A program/utility 40 having a set (at least one) of program modules 42 may be stored, for example, in memory 28, such program modules 42 including, but not limited to, an operating system, one or more application programs, other program modules, and program data, each of which examples or some combination thereof may comprise an implementation of a network environment. Program modules 42 generally carry out the functions and/or methodologies of the embodiments described in this disclosure.

Electronic device 12 may also communicate with one or more external devices 14 (e.g., keyboard, pointing device, display 24, etc.), with one or more devices that enable a user to interact with electronic device 12, and/or with any devices (e.g., network card, modem, etc.) that enable electronic device 12 to communicate with one or more other computing devices. Such communication may be through an input/output (I/O) interface 22. Also, the electronic device 12 may communicate with one or more networks (e.g., a Local Area Network (LAN), a Wide Area Network (WAN), and/or a public Network such as the Internet) via the Network adapter 20. As shown, the network adapter 20 communicates with other modules of the electronic device 12 via the bus 18. It should be understood that although not shown in the figures, other hardware and/or software modules may be used in conjunction with electronic device 12, including but not limited to: microcode, device drivers, redundant processing units, external disk drive arrays, RAID systems, and data backup storage systems, among others.

(RAW DATA):
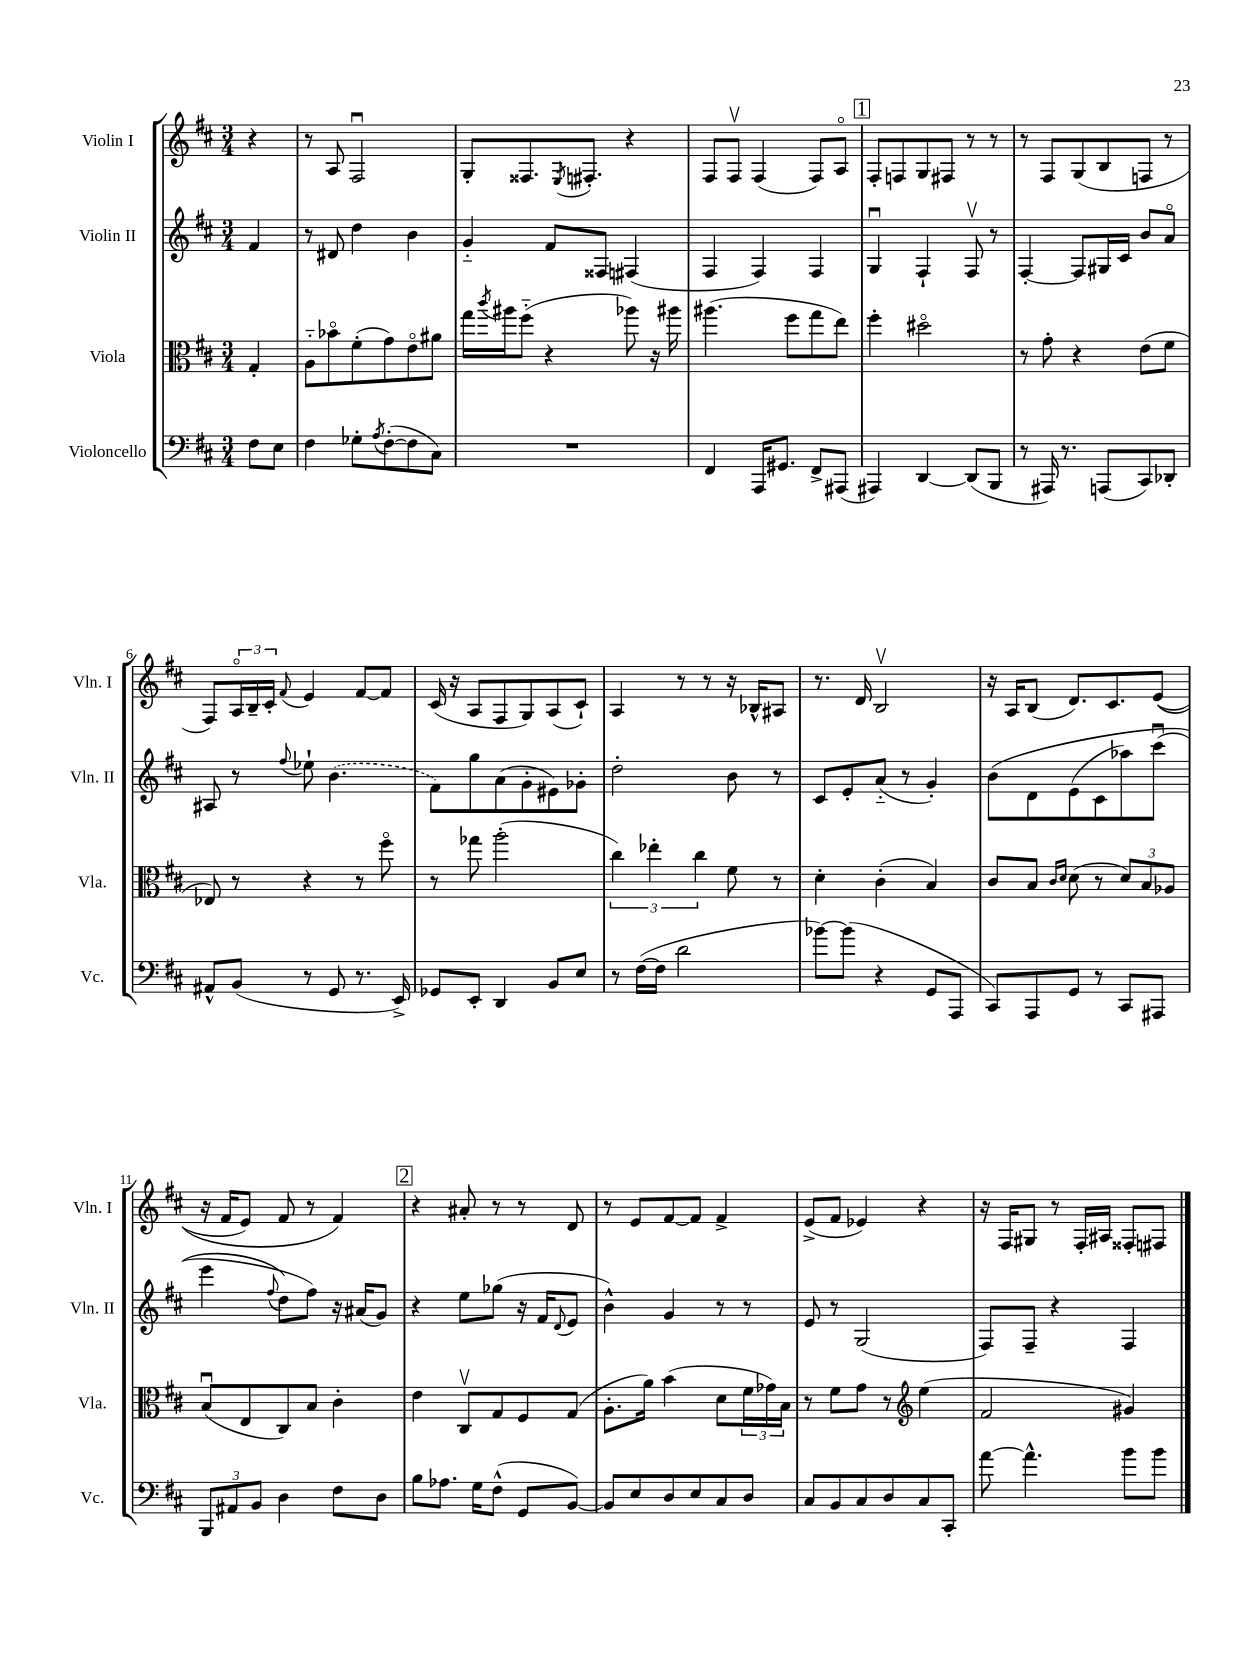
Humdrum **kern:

**kern	**kern	**kern	**kern
*staff4	*staff3	*staff2	*staff1
*clefF4	*clefC3	*clefG2	*clefG2
*k[f#c#]	*k[f#c#]	*k[f#c#]	*k[f#c#]
*M3/4	*M3/4	*M3/4	*M3/4
8F#\L	4G'/	4f#/	4r
8E\J	.	.	.
=	=	=	=
4F#\	8A'~\L	8r	8r
.	8b-o\	8d#/	8A/
8G-'\L	(8f#'\	4dd\	2F#u/
8qA/	.	.	.
([8F#'\	8g\)	.	.
8F#\]	8eo\	4b\	.
8C#\J)	8a#\J	.	.
=	=	=	=
2.r	16gg\LL	4g'~/	8G'/L
.	8qccc#/	.	.
.	16aa#\J	.	.
.	(8ff#'~\J	.	8.F##/
.	4r	8f#/L	.
.	.	.	8qE/
.	.	.	8.F#'/J
.	.	8F##/J	.
.	8aa-\)	(4F#/	4r
.	16r	.	.
.	16aa#\	.	.
=	=	=	=
4FF#/	(4.aa#\	4F#/	8F#/L
.	.	.	8F#v/J
16AAA/LK	.	4F#/)	(4F#/
8.GG#/J	.	.	.
.	8ff#\L	.	.
8FF#^/L	8gg\	4F#/	8F#/L)
(8AAA#/J	8ee\J)	.	8Ao/J
=	=	=	=
4AAA#/)	4ff#'\	4Gu/	8F#'/L
.	.	.	8F/
[4DD/	2dd#o\	4F#`/	8G/
.	.	.	8F#/J
(8DD/]L	.	8F#v/	8r
8BBB/J	.	8r	8r
=	=	=	=
8r	8r	[4F#'/	8r
16AAA#/)	8g'\	.	8F#/L
8.r	.	.	.
.	4r	8F#/]L	(8G/
(8AAA/L	.	16G#/L	8B/
.	.	16c#/JJ	.
8CC#/)	(8e\L	8b/L	8F/J
8DD-'/J	8f#\J	8ao/J	8r
=	=	=	=
8AA#^^/L	8E-/)	8A#/	8F#/L)
(8BB/J	8r	8r	24Ao/L
.	.	.	24B~/
.	.	.	24c#'/JJ
.	.	8qqff#/	8qqf#/
8r	4r	8ee-`\	4e/
8GG/	.	(4.b\	.
8.r	8r	.	[8f#/L
.	8ff#o\	.	8f#/]J
16EE^/)	.	.	.
=	=	=	=
8GG-/L	8r	8f#\L)	(16c#/
.	.	.	16r
8EE'/J	8gg-\	8gg\	8A/L
4DD/	(2aa'\	(8a\	8F#/
.	.	8g'\	8G/)
8BB/L	.	8e#\)	(8A/
8E/J	.	8g-'\J	8c#`/J)
=	=	=	=
8r	6cc#\)	2dd'\	4A/
([16F#\LL	.	.	.
.	6ee-'\	.	.
16F#\]JJ	.	.	.
2d\	.	.	8r
.	6cc#\	.	.
.	.	.	8r
.	8f#\	8b\	16r
.	.	.	16B-^^/LK
.	8r	8r	8A#/J
=	=	=	=
[8b-\L)	4d'\	8c#/L	8.r
(8b-\]J	.	8e'/	.
.	.	.	16d/
4r	(4c#'\	(8a'~/J	2Bv/
.	.	8r	.
8GG/L	4B/)	4g'/)	.
8AAA/J	.	.	.
=	=	=	=
8CC#/L)	8c#/L	&(8b\L	16r
.	.	.	16A/LK
8AAA/	8B/J	8d\	(8B/J
.	16qqc#/LL	.	.
.	16qqd/JJ	.	.
8GG/J	(8d\	(8e\	8.d/L)
8r	8r	8c#\	.
.	.	.	8.c#/
8CC#/L	12d/L)	8aa-\)	.
.	12B/	.	.
8AAA#/J	.	(8ccc#u\J	&((8e/J
.	12A-/J	.	.
=	=	=	=
12BBB/L	(8Bu/L	4eee\	16r
.	.	.	16f#/LK
12AA#/	.	.	.
.	8E/	.	8e/J)
12BB/J	.	.	.
.	.	8qqff#/	.
4D\	8C#/)	8dd\L&)	8f#/
.	8B/J	8ff#\J)	8r
8F#\L	4c#'\	16r	4f#/&)
.	.	(16a#/LK	.
8D\J	.	8g/J)	.
=	=	=	=
8B\L	4e\	4r	4r
8.A-\J	.	.	.
.	8C#v/L	8ee\L	8a#'/
16G\LK	.	.	.
(8F#^^\J	8G/	(8gg-\J	8r
8GG/L	8F#/	16r	8r
.	.	16f#/LK	.
.	.	8qqd/	.
[8BB/J)	(8G/J	8e/J	8d/
=	=	=	=
8BB/]L	8.A'\L	4b^^\)	8r
8E/	.	.	8e/L
.	16a\Jk)	.	.
8D/	(4b\	4g/	[8f#/
8E/	.	.	8f#/]J
8C#/	8d\L	8r	4f#^/
8D/J	24f#\L	8r	.
.	24g-\)	.	.
.	24B\JJ	.	.
=	=	=	=
8C#/L	8r	8e/	(8e^/L
8BB/	8f#\L	8r	8f#/J
8C#/	8g\J	(2G/	4e-/)
8D/	8r	.	.
*	*clefG2	*	*
8C#/	(4ee\	.	4r
8CC#'/J	.	.	.
=	=	=	=
[8a\	2f#/	8F#/L)	16r
.	.	.	16F#/LK
4.a^^\]	.	8F#~/J	8G#/J
.	.	4r	8r
.	.	.	16F#'/LL
.	.	.	16A#/JJ
8b\L	4g#/)	4F#/	8F##'/L
8b\J	.	.	8F#/J
==	==	==	==
*-	*-	*-	*-
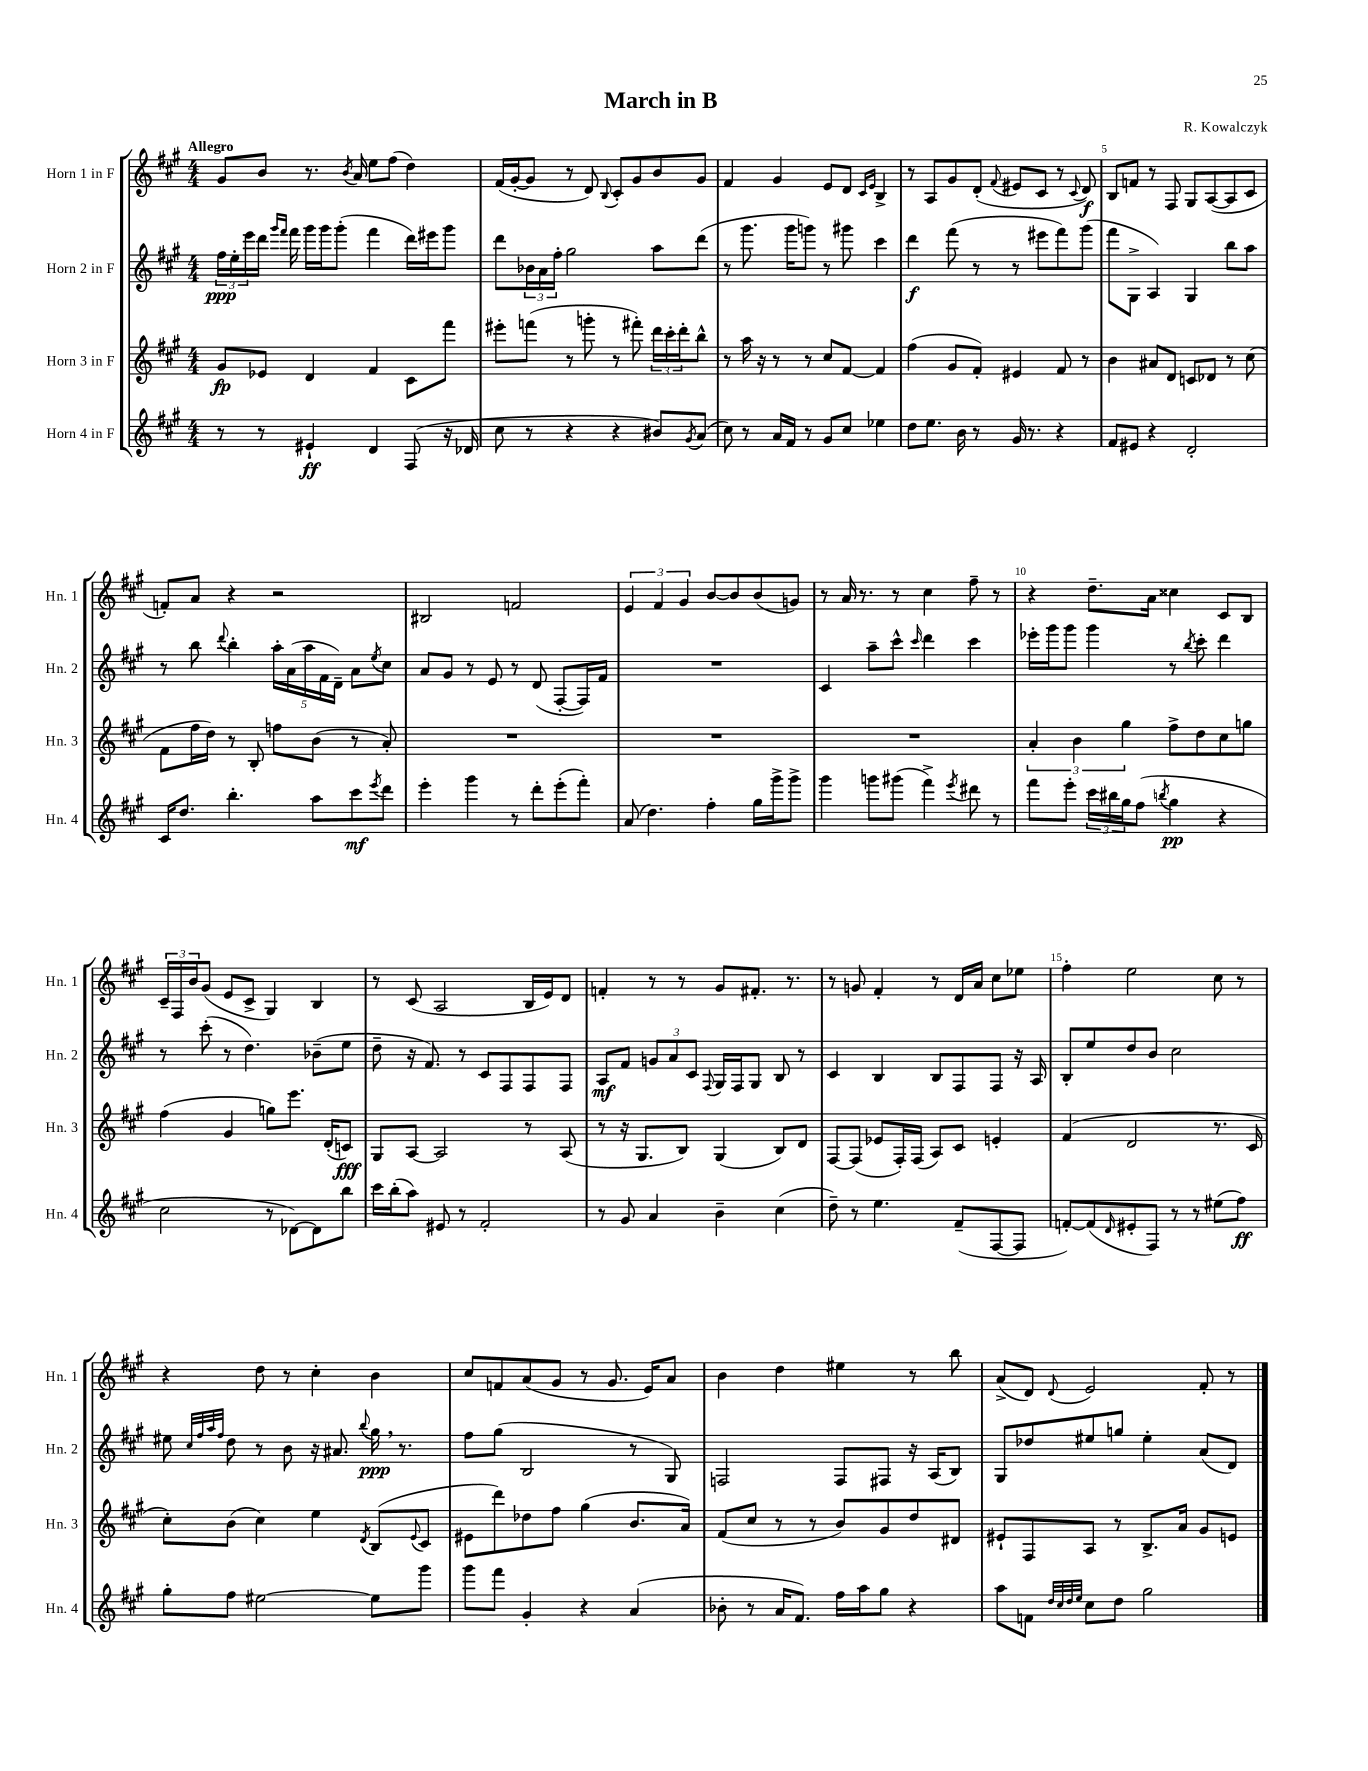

(WHAT IS EXPECTED): Please list every hardware or software module that the electronic device passage says may be used with electronic device 12 although not shown in the figures. Rely only on the electronic device passage, not the listing.

(OUTPUT OF THE TASK):
- Microcode
- Device drivers
- Redundant processing units
- External disk drive arrays
- RAID systems
- Data backup storage systems